[Start of section]

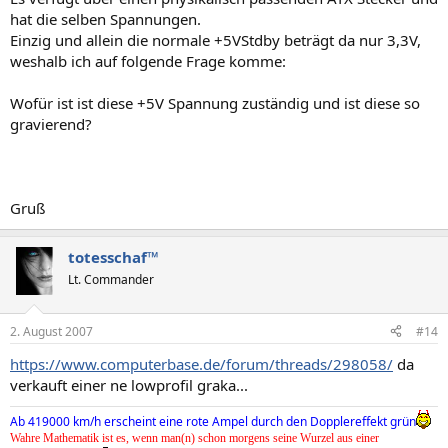
hat die selben Spannungen.
Einzig und allein die normale +5VStdby beträgt da nur 3,3V,
weshalb ich auf folgende Frage komme:
Wofür ist ist diese +5V Spannung zuständig und ist diese so
gravierend?
Gruß
totesschaf™
Lt. Commander
2. August 2007
#14
https://www.computerbase.de/forum/threads/298058/
da
verkauft einer ne lowprofil graka...
Ab 419000 km/h erscheint eine rote Ampel durch den Dopplereffekt grün
Wahre Mathematik ist es, wenn man(n) schon morgens seine Wurzel aus einer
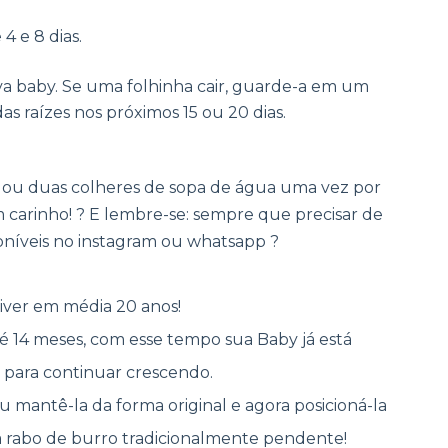
4 e 8 dias.
a baby.
Se uma folhinha cair, guarde-a em um
s raízes nos próximos 15 ou 20 dias.
ou duas colheres de sopa de água uma vez por
m carinho! ? E lembre-se: sempre que precisar de
oníveis no instagram ou whatsapp ?
iver em média 20 anos!
é 14 meses, com esse tempo sua Baby já está
 para continuar crescendo.
mantê-la da forma original e agora posicioná-la
ma rabo de burro tradicionalmente pendente!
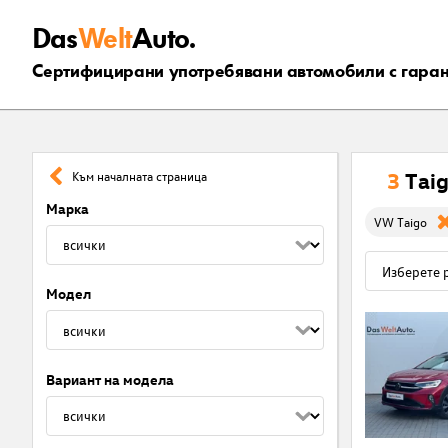
Das
Welt
Auto.
Сертифицирани употребявани автомобили с гара
3
Tai
Към началната страница
Марка
VW Taigo
Модел
Вариант на модела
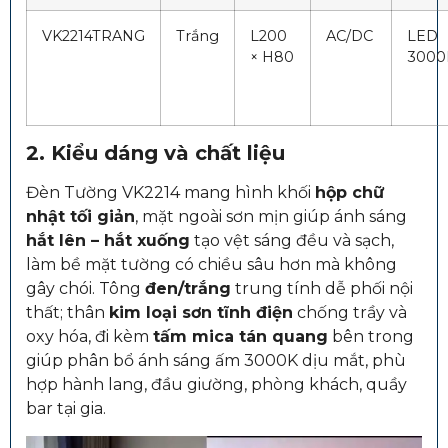
VK2214TRANG
Trắng
L200
AC/DC
LED
× H80
3000
2. Kiểu dáng và chất liệu
Đèn Tường VK2214 mang hình khối
hộp chữ
nhật tối giản
, mặt ngoài sơn mịn giúp ánh sáng
hắt lên – hắt xuống
tạo vệt sáng đều và sạch,
làm bề mặt tường có chiều sâu hơn mà không
gây chói. Tông
đen/trắng
trung tính dễ phối nội
thất; thân
kim loại sơn tĩnh điện
chống trầy và
oxy hóa, đi kèm
tấm mica tán quang
bên trong
giúp phân bổ ánh sáng ấm 3000K dịu mắt, phù
hợp hành lang, đầu giường, phòng khách, quầy
bar tại gia.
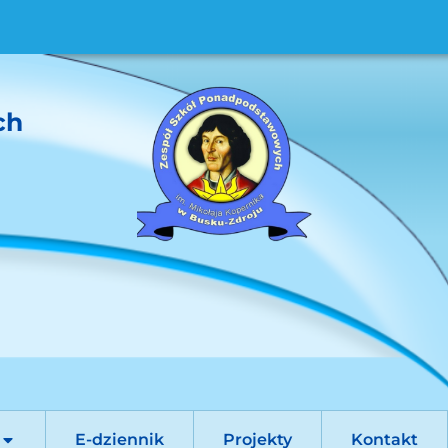
ch
E-dziennik
Projekty
Kontakt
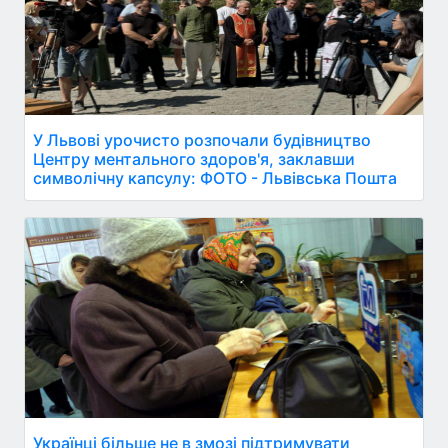
У Львові урочисто розпочали будівництво
Центру ментального здоров'я, заклавши
символічну капсулу: ФОТО - Львівська Пошта
Українці більше не в змозі підтримувати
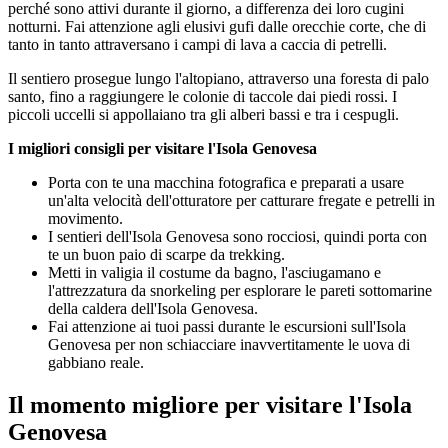
perché sono attivi durante il giorno, a differenza dei loro cugini
notturni. Fai attenzione agli elusivi gufi dalle orecchie corte, che di
tanto in tanto attraversano i campi di lava a caccia di petrelli.
Il sentiero prosegue lungo l'altopiano, attraverso una foresta di palo
santo, fino a raggiungere le colonie di taccole dai piedi rossi. I
piccoli uccelli si appollaiano tra gli alberi bassi e tra i cespugli.
I migliori consigli per visitare l'Isola Genovesa
Porta con te una macchina fotografica e preparati a usare
un'alta velocità dell'otturatore per catturare fregate e petrelli in
movimento.
I sentieri dell'Isola Genovesa sono rocciosi, quindi porta con
te un buon paio di scarpe da trekking.
Metti in valigia il costume da bagno, l'asciugamano e
l'attrezzatura da snorkeling per esplorare le pareti sottomarine
della caldera dell'Isola Genovesa.
Fai attenzione ai tuoi passi durante le escursioni sull'Isola
Genovesa per non schiacciare inavvertitamente le uova di
gabbiano reale.
Il momento migliore per visitare l'Isola
Genovesa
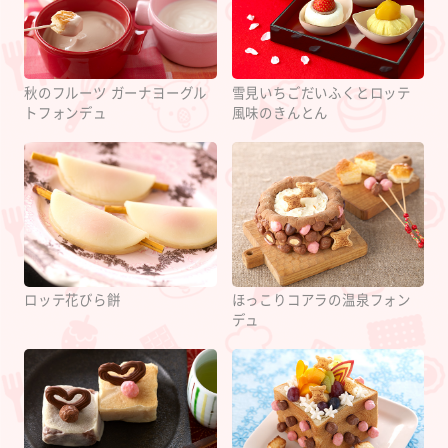
秋のフルーツ ガーナヨーグル
雪見いちごだいふくとロッテ
トフォンデュ
風味のきんとん
ロッテ花びら餅
ほっこりコアラの温泉フォン
デュ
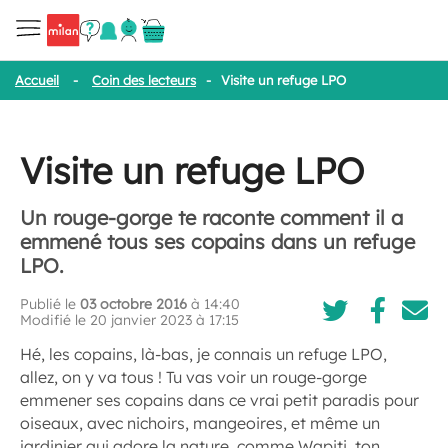
Accueil
-
Coin des lecteurs
-
Visite un refuge LPO
Visite un refuge LPO
Un rouge-gorge te raconte comment il a
emmené tous ses copains dans un refuge
LPO.
Publié le
03 octobre 2016
à 14:40
Modifié le 20 janvier 2023 à 17:15
Hé, les copains, là-bas, je connais un refuge LPO,
allez, on y va tous ! Tu vas voir un rouge-gorge
emmener ses copains dans ce vrai petit paradis pour
oiseaux, avec nichoirs, mangeoires, et même un
jardinier qui adore la nature, comme Wapiti, ton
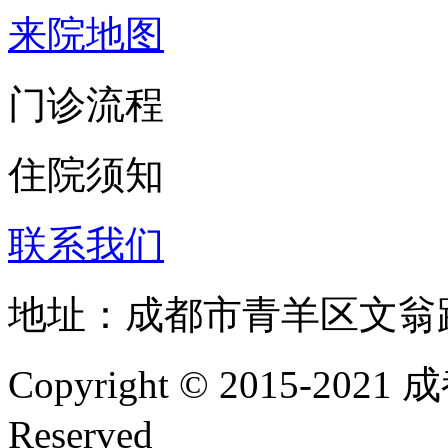
来院地图
门诊流程
住院须知
联系我们
地址：成都市青羊区文翁
Copyright © 2015-202
Reserved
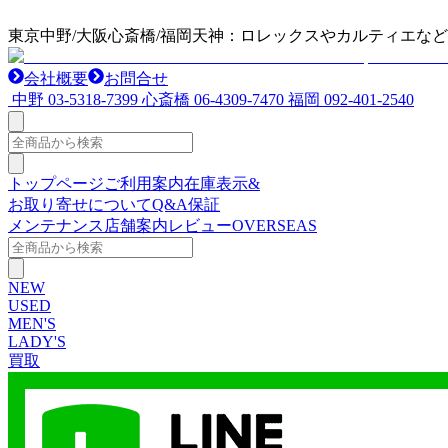
東京中野/大阪心斎橋/福岡天神：ロレックスやカルティエな
会社概要
お問合せ
中野
03-5318-7399
心斎橋
06-4309-7470
福岡
092-401-2540
トップページ
ご利用案内
在庫表示&
お取り寄せについて
Q&A
保証
メンテナンス
店舗案内
レビュー
OVERSEAS
NEW
USED
MEN'S
LADY'S
買取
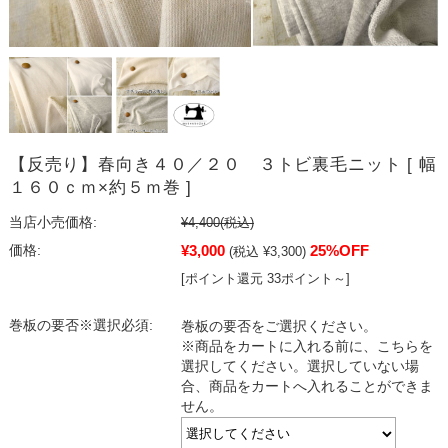
【反売り】春向き４０／２０ ３トビ裏毛ニット [ 幅
１６０ｃｍ×約５ｍ巻 ]
当店小売価格:
¥4,400
(税込)
¥3,000
25%OFF
価格:
(税込 ¥3,300)
[ポイント還元 33ポイント～]
巻板の要否※選択必須:
巻板の要否をご選択ください。
※商品をカートに入れる前に、こちらを
選択してください。選択していない場
合、商品をカートへ入れることができま
せん。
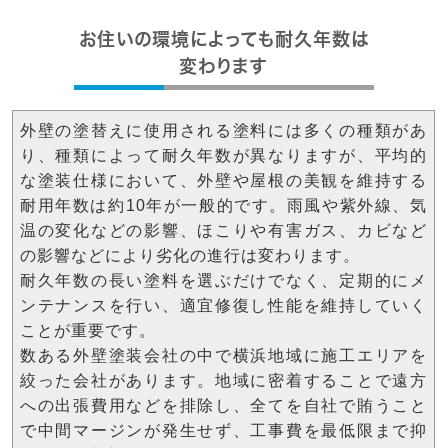
お住いの環境によっても耐久年数は
変わります
外壁の塗替えに使用される塗料には多くの種類があ
り、種類によって耐久年数が異なりますが、平均的
な塗装仕様において、外壁や屋根の美観を維持する
耐用年数は約10年が一般的です。雨風や紫外線、気
温の変化などの影響、ほこりや有害ガス、カビなど
の影響などにより劣化の進行は変わります。
耐久年数の長い塗料を選ぶだけでなく、定期的にメ
ンテナンスを行い、適宜修復し性能を維持していく
ことが重要です。
数ある外壁塗装会社の中で横浜地域に施工エリアを
絞った会社があります。地域に密着することで遠方
への出張費用などを排除し、全てを自社で賄うこと
で中間マージンが発生せず、工事費を最低限まで抑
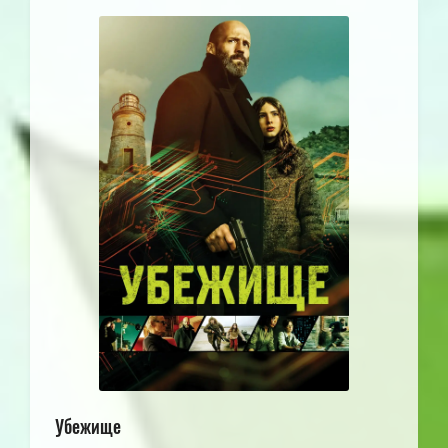
Убежище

[End of section]

§ What you have to do: Your task is to reproduce the entries above word for word, from the first line through the line with "hắt lên – hắt xuống", and please leave out any pictures.

§ Result:
hat die selben Spannungen.
Einzig und allein die normale +5VStdby beträgt da nur 3,3V,
weshalb ich auf folgende Frage komme:
Wofür ist ist diese +5V Spannung zuständig und ist diese so
gravierend?
Gruß
totesschaf™
Lt. Commander
2. August 2007
#14
https://www.computerbase.de/forum/threads/298058/
da
verkauft einer ne lowprofil graka...
Ab 419000 km/h erscheint eine rote Ampel durch den Dopplereffekt grün
Wahre Mathematik ist es, wenn man(n) schon morgens seine Wurzel aus einer
4 e 8 dias.
a baby.
Se uma folhinha cair, guarde-a em um
s raízes nos próximos 15 ou 20 dias.
ou duas colheres de sopa de água uma vez por
m carinho! ? E lembre-se: sempre que precisar de
oníveis no instagram ou whatsapp ?
iver em média 20 anos!
é 14 meses, com esse tempo sua Baby já está
 para continuar crescendo.
mantê-la da forma original e agora posicioná-la
ma rabo de burro tradicionalmente pendente!
Das
Welt
Auto.
Сертифицирани употребявани автомобили с гара
3
Tai
Към началната страница
Марка
VW Taigo
Модел
Вариант на модела
VK2214TRANG
Trắng
L200
AC/DC
LED
× H80
3000
2. Kiểu dáng và chất liệu
Đèn Tường VK2214 mang hình khối
hộp chữ
nhật tối giản
, mặt ngoài sơn mịn giúp ánh sáng
hắt lên – hắt xuống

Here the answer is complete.